Zeidan, F. (2014). The Neurobiology of Mindfulness Meditation. In The Handbook of Mindfulness. New York: Guilford Press. In press. Full text.
From the Introduction. For thousands of years, contemplatives have reported that enhancements in sensory awareness, cognition, and health can be accomplished through meditation practice. Before the development and utilization of neuroimaging and other scientific methodologies, the scientific world cast these descriptions as reflections of a relaxation response at best, and report biases associated with practitioner zeal at worst.

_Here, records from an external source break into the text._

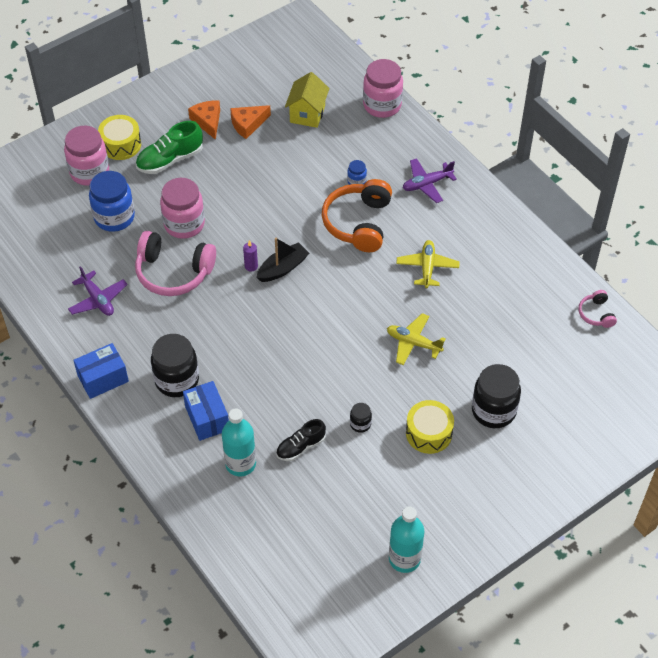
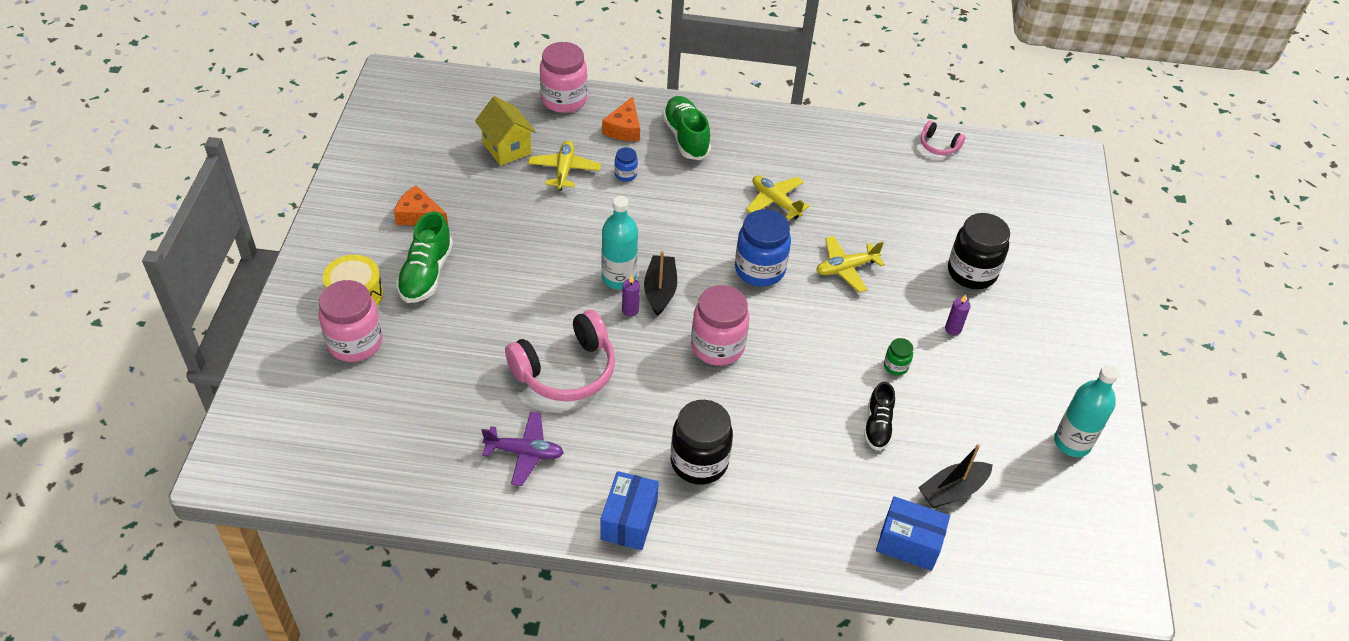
camera: 50 degrees left, 5 degrees down
(114, 217) = (438, 365): blue jar -> blue jar (759, 269)
(184, 224) = (518, 320): pink jar -> pink jar (717, 346)
(207, 418) = (771, 471): blue box -> blue box (908, 543)
(240, 464) = (851, 484): turquoise bottle -> turquoise bottle (619, 278)
(248, 124) = (462, 192): orange cheese -> orange cheese (624, 128)
(292, 518) = (952, 491): none -> black boat
(323, 152) = (564, 170): none -> yellow plane
(358, 223) = (673, 207): orange headphones -> none
(360, 424) = (896, 366): black jar -> green jar
(427, 184) = (686, 137): purple plane -> green shoe
(429, 433) = (953, 329): yellow drum -> purple candle

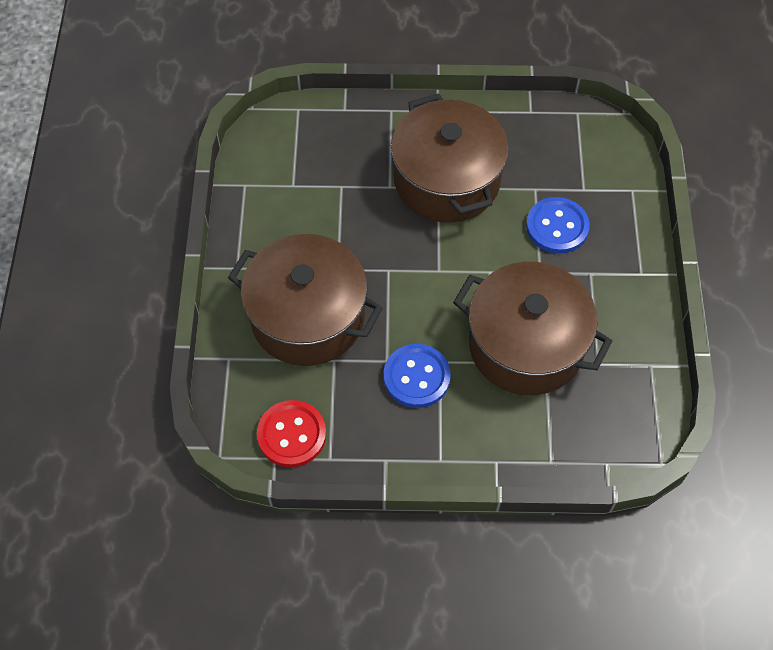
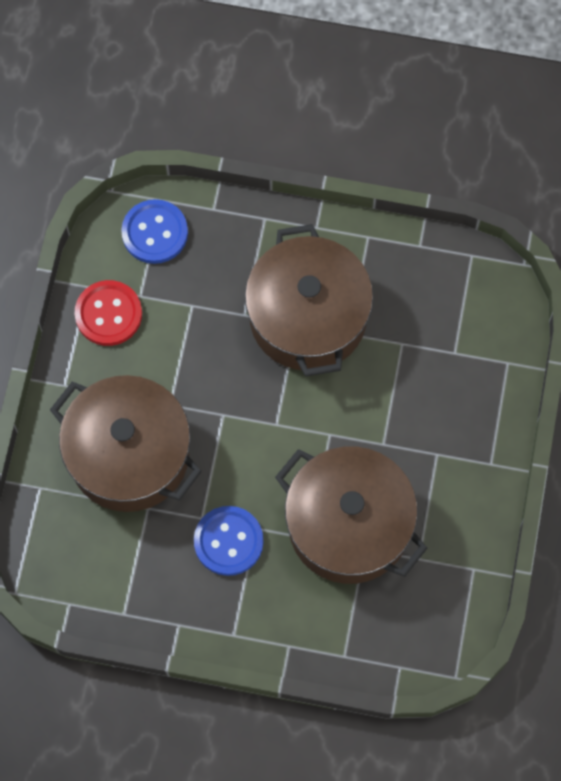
camera: 10 degrees right, 10 degrees up
(291, 435) = (90, 582): red button -> red button (108, 314)
(557, 227) = (414, 394): blue button -> blue button (155, 233)

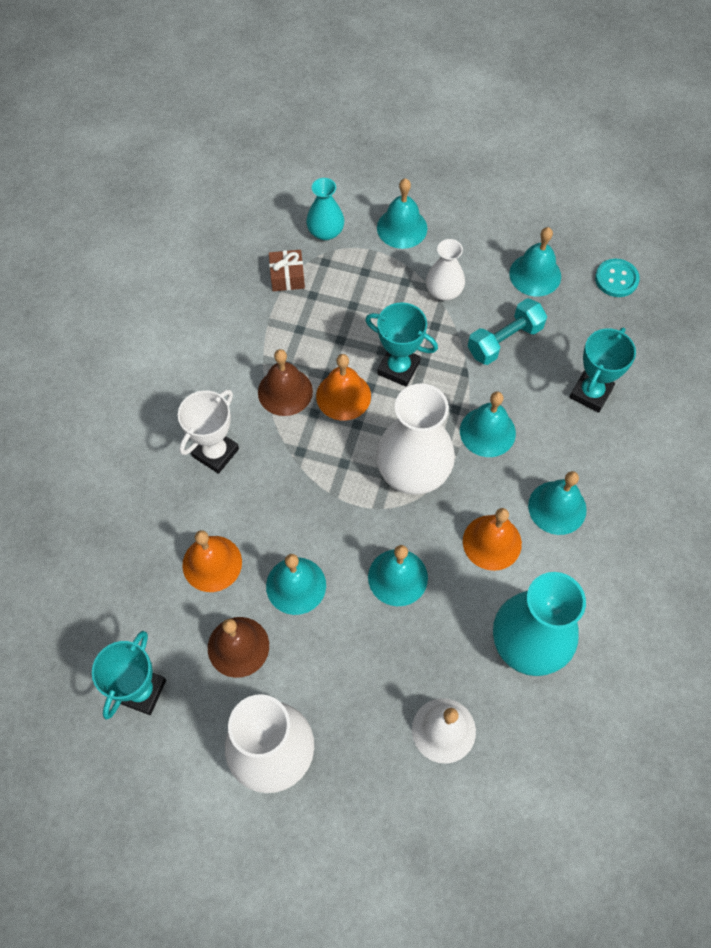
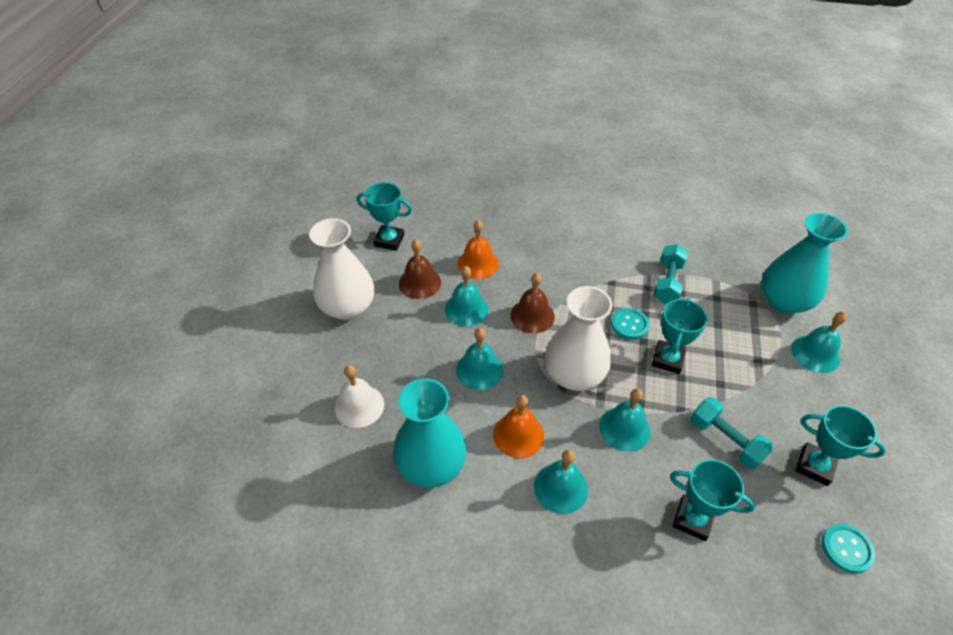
camera: 85 degrees right, 15 degrees down
(215, 453) = (561, 256): white trophy -> none
(281, 339) = (667, 282): none -> turquoise dumbbell
(285, 391) = (622, 289): brown bell -> brown bell (532, 316)
(287, 276) = (727, 281): brown gift -> none
(325, 232) = (783, 301): turquoise vase -> turquoise vase, size x1.80
(343, 396) = (629, 325): orange bell -> turquoise button
(444, 291) = (760, 389): white vase -> none
(535, 274) = (814, 466): turquoise bell -> turquoise trophy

The recent surge in number of mindfulness-based studies has supported the claim that mindfulness meditation can improve a range of mental and physical health outcomes, and neuroimaging studies are beginning to identify the brain mechanisms that mediate the relationships between mindfulness meditation and such outcomes.
Although the neuroscientific investigation of mindfulness meditation is in its infancy, the premise of this chapter is that mindfulness meditation engages a unique, distributed network of brain regions. This chapter builds on previous neuroscientific work by offering a complementary perspective that focuses on a temporal account of the neurobiology of mindfulness, which considers the neurobiological basis of how mindfulness engages the brain over time. I first provide a brief overview describing some key neuroimaging methodologies used in research.

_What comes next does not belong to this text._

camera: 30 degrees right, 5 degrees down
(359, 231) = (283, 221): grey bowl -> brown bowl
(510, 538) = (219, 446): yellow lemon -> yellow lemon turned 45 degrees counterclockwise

In the sections to follow, I provide a descriptive account of the neurobiological correlates of dispositional mindfulness, brief meditation training (1 week or less), the mindfulness based stress reduction (MBSR) program (approximately 8 weeks), and finally expert meditators (more than 1,000 hours of practice).

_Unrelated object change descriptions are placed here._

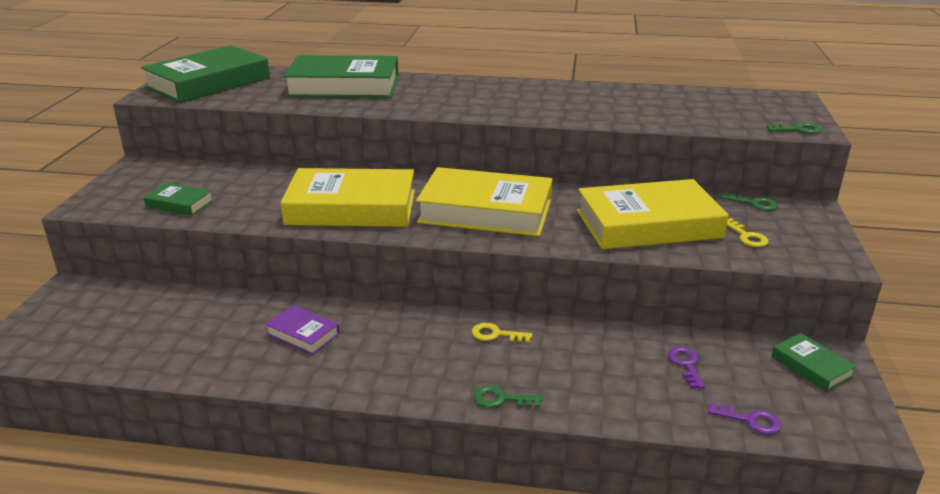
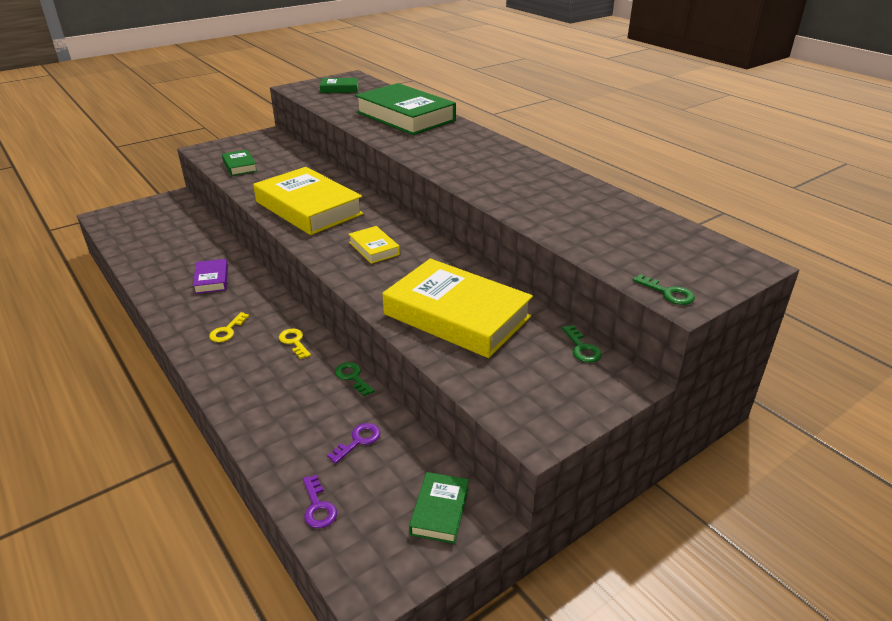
camera: 45 degrees right, 5 degrees up
(208, 83) = (339, 89): green book -> green book, size x0.46
(485, 211) = (374, 248): yellow book -> yellow book, size x0.46
(501, 399) = (221, 381): green key -> green key (352, 377)
(746, 236) = (509, 368): yellow key -> yellow key (227, 331)

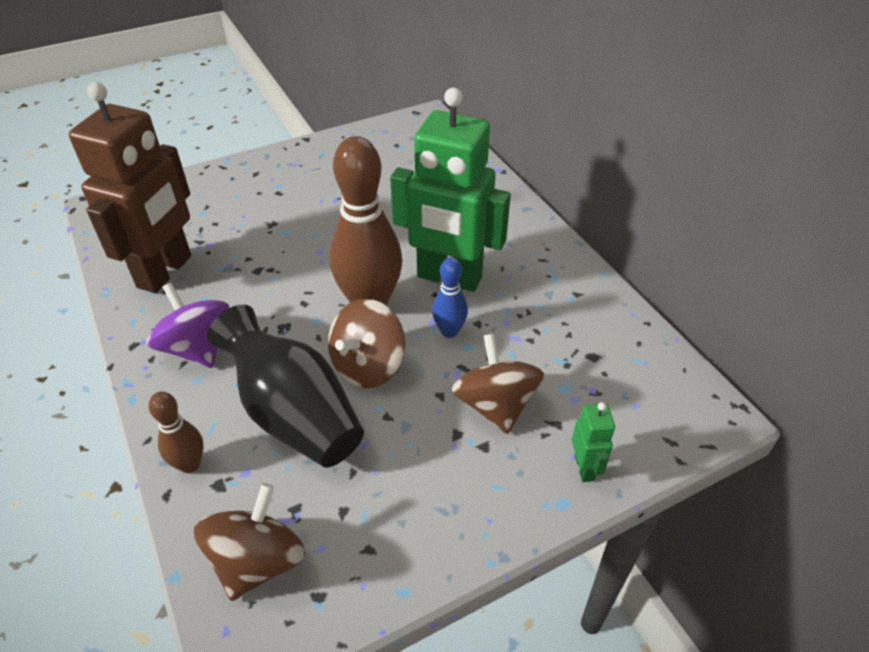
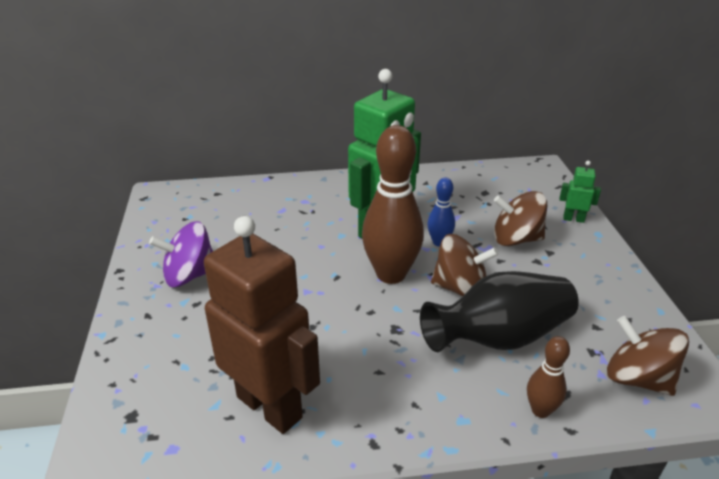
camera: 70 degrees left, 10 degrees down
(197, 348) = (399, 391): purple spinning top -> purple spinning top (189, 275)
(368, 366) = (460, 288): brown spinning top -> brown spinning top turned 45 degrees counterclockwise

The subsequent section, concerning mindfulness and the default mode network, briefly describes how different levels of mindfulness-related experience affect task- independent neural processing. I then provide a longitudinal perspective of the brain structural correlates associated with different levels of mindfulness. Finally, I discuss considerations for future mindfulnessbased and other contemplative practice research.